Facebook’ta paylaşılan bir görüntüde, memleketi tarafından yakalanıp dövüldüğü anlaşılan genç bir Uygur, Çin rejimi için casusluk yaptığını itiraf ediyor.
Videonun hangi bağlamda çekildiği bilinmemekle birlikte İstanbul’daki Uygur diasporası tarafından paylaşılıyor ve itirafta bulunan kişi sosyal medyada geniş çapta kınanıyor.
Abdurehim Paraç, bu tür paylaşımların çoğalmasında etkili olduğunu açıklıyor:
“Gençler Uygurlarla ilgili protestolara ve mitinglere katılmaktan çekiniyor. İşin içine casusların girmesinden korkuyorlar. Çin’in taktiği işe yarıyor” diyor.

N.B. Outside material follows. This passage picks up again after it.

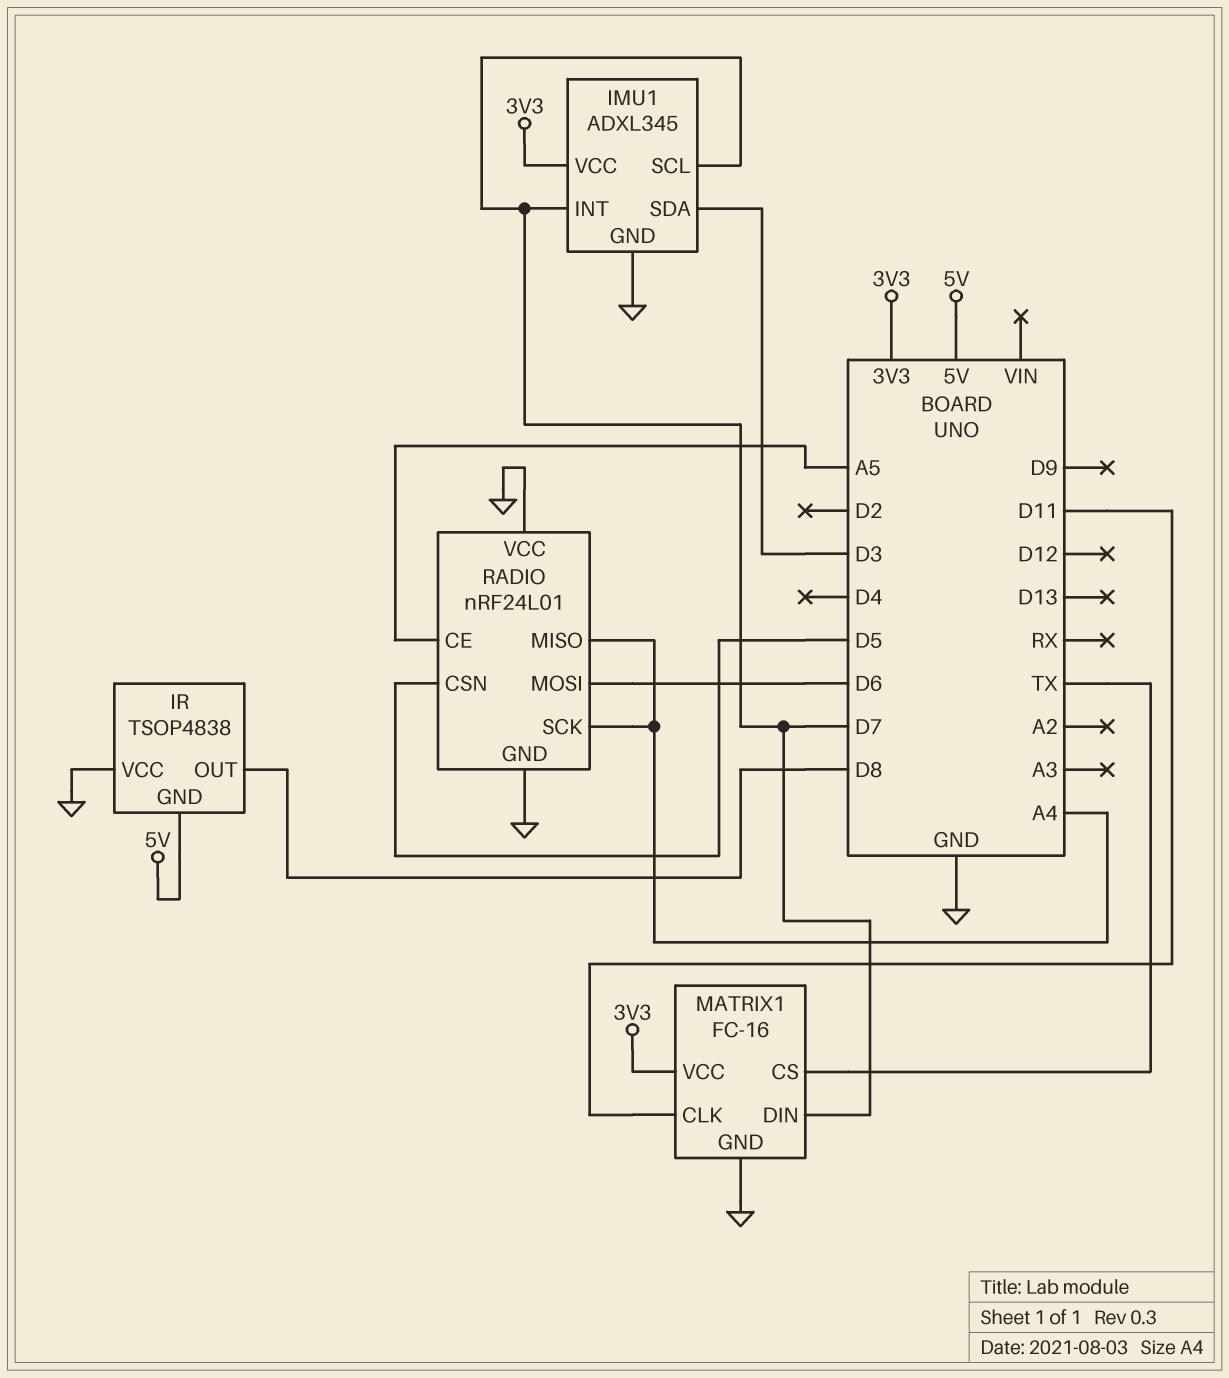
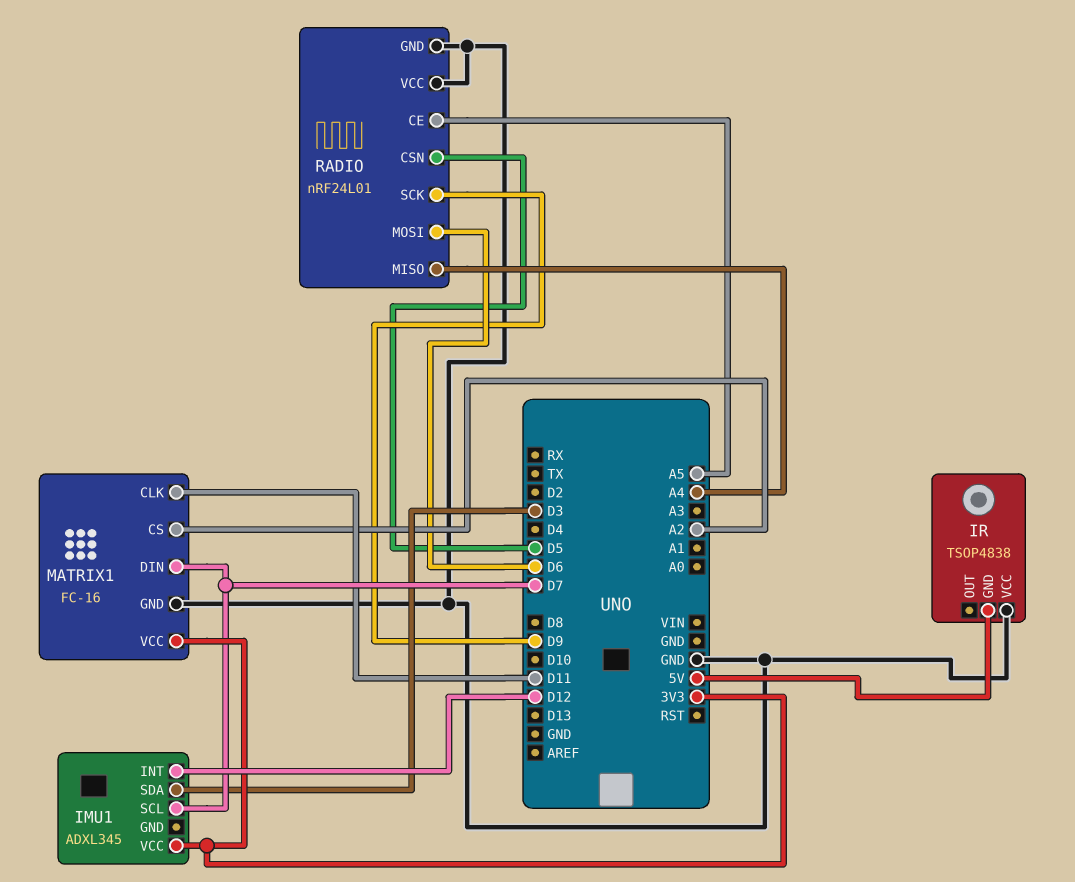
IMU1 pin GND: GND -> none
IMU1 pin INT: D7 -> D12
IR pin OUT: D8 -> none
MATRIX1 pin CS: TX -> A2
RADIO pin SCK: A4 -> D9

Dr Tobin, Türkiye’deki yetkililerin bu durumun farkında olduğunu ancak tepki vermekte yavaş kaldığını düşünüyor; “Bir ülke yatırımlar için Çin’e ne kadar bağımlıysa, onunla işbirliği yapma veya olaylara göz yumma olasılığı o kadar yüksek” diyor.
Türkiye’nin son yıllarda Çin’e yakınlaştığı izlenimi oluşmakta ve bu bağlamda Uygur toplumunu savunma taahhüdü sorgulanmaktadır.
Türk hükümeti bu konudaki sorularımızı yanıtlamadı.
Ancak Çin, yalnızca ekonomik çıkarlarda güçlü bir elinin olduğu ülkelerdeki diasporayı hedef almıyor.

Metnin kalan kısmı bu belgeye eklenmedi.